Notes on Delta Variant

The Delta variant changed the properties of the pandemic, here is a summary:

  1. 1000X viral load [8] and equivalent density of viral particles in the air means that a person produces a large amount of airborne particles as they breathe, speak, shout and sing.
  2. Short time to symptoms reduced on average from 6 to 4 days, and short time to infectiousness reduced on average from 3 to 2 days.[8] Note that the incubation period continues to mean that the onset of infectiousness is not necessarily the typical or average onset but can be 14 days later.

The Delta variant also reduces vaccine efficacy against transmission and severe disease, with the transmission protection being about 2X, and the protection against severe disease being approximately 2-3X [9]. This means that for a particular exposure over a certain period of time the likelihood of severe disease is reduced by 4-6X. However, increased exposure or continued exposure increases the probability of infection so taking risks that leads to infection means that one gains only the reduction of severe disease which is 2-3X.

Combining the reduction in severity due to vaccination with the increase in severity due to Delta variant means that there is almost no change in severity for someone who is vaccinated compared to someone who was not vaccinated against the original variant.

For children, Delta is even more severe, with an increase of death rate estimated at 6-8X compared to previous variants.[4] Current estimates are 1 in 10,000 case deaths, 1 in 100 hospitalizations, and 1 in 10 long COVID (with organ damage and loss of IQ expected to be higher as it occurs even for those who do not report long COVID symptoms).

Notes on Omicron Variant

The Omicron variant is much faster transmitting.
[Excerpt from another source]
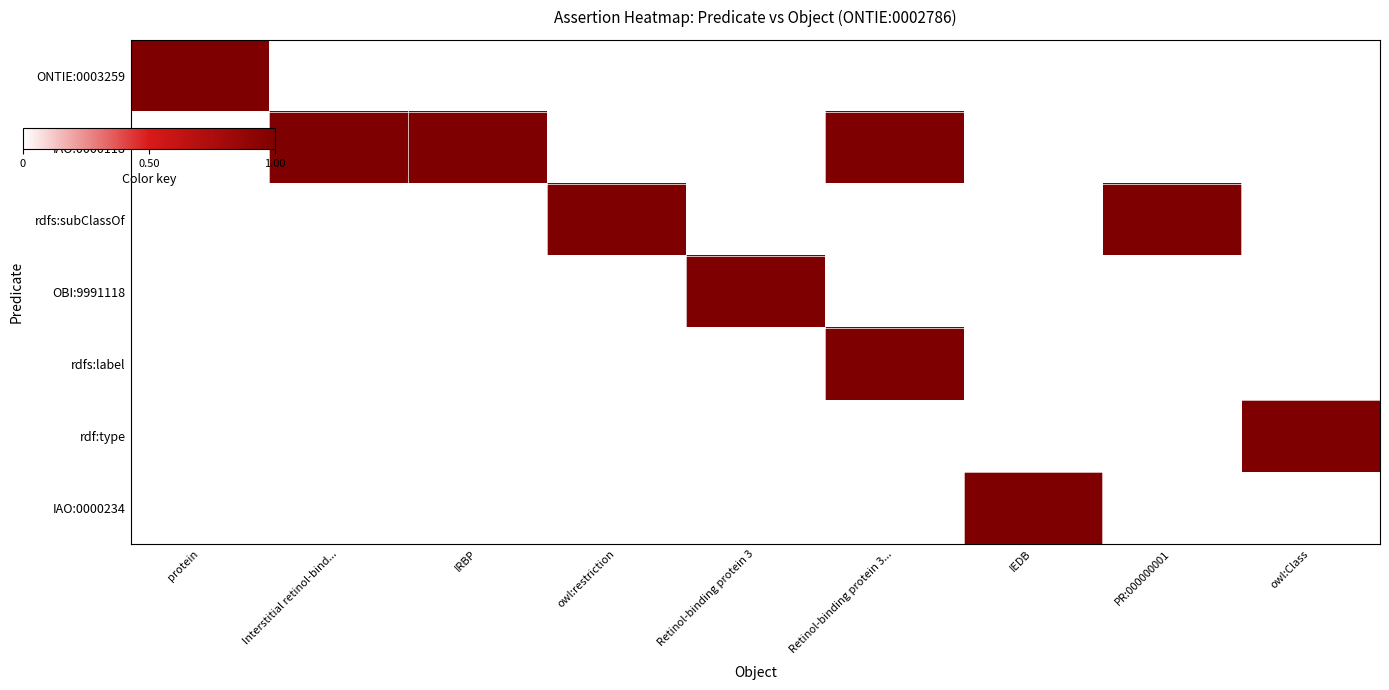

What is the spread (max minus min) of values at protein?

1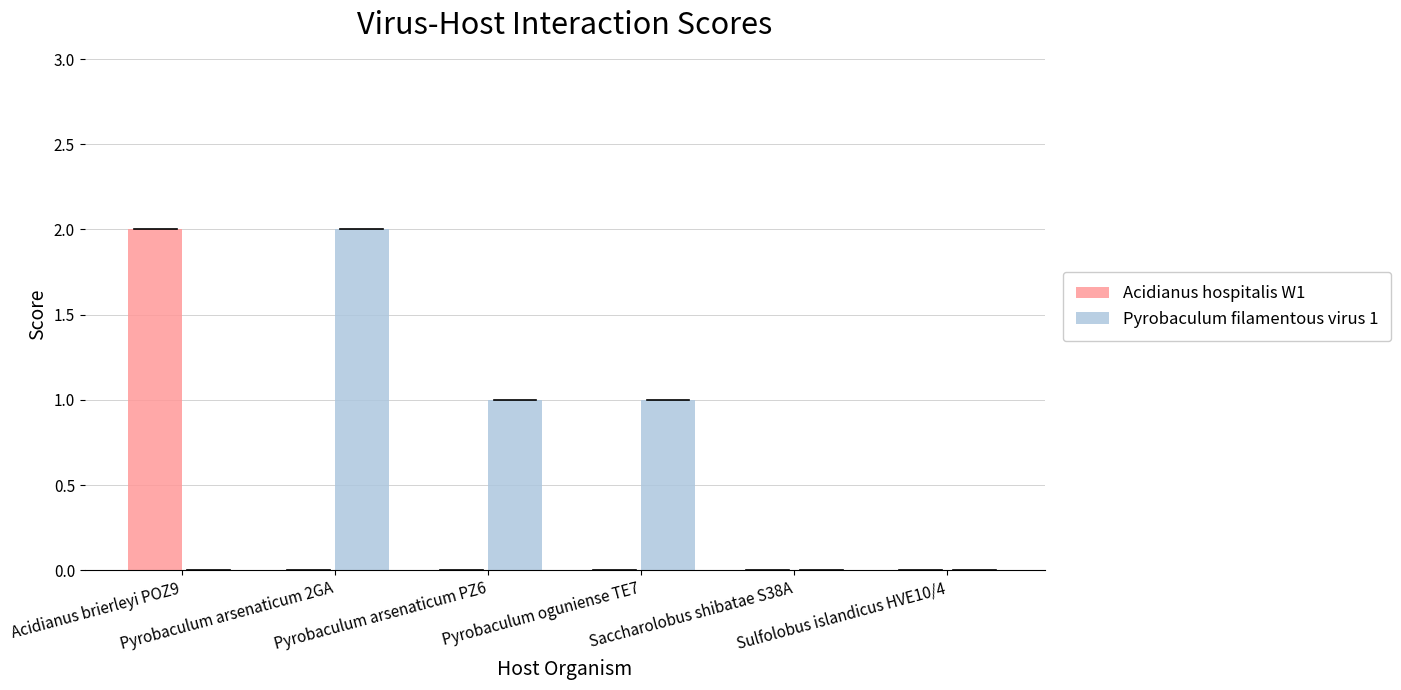

Is the value of Pyrobaculum filamentous virus 1 at Pyrobaculum arsenaticum 2GA greater than the value of Acidianus hospitalis W1 at Pyrobaculum oguniense TE7?

Yes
The current understanding of the reasons for the rapid transmission include an underlying physiological change in the mechanism of transmission due to a different binding mechanism that makes infection possible higher in the lungs and therefore possible with smaller amounts of viral particles, and the ability of Omicron to bypass prior immunity due to either vaccination or previous infection.

Notes on Current CDC Guidelines

  1. CDC guidelines continue to emphasize droplet transmission even though it has been demonstrated that COVID is primarily transmitted by airborne particles.
  1. CDC guidelines continue to assume vaccination prevents transmission even though it only reduces it by a factor of about 2 for Delta, with rapid waning over several months.
  2. CDC is making public health a personal issue, where individual risk is being emphasized rather than public health. It also emphasizes single event risk and not the accumulation of risk over time. This is a failed public health messaging strategy that leads to harm for everyone,
  • Example: Drinking while driving is not allowed due to public health implications.
  • Example: Risk for vaccination of being infected and transmitting leads to others becoming infected.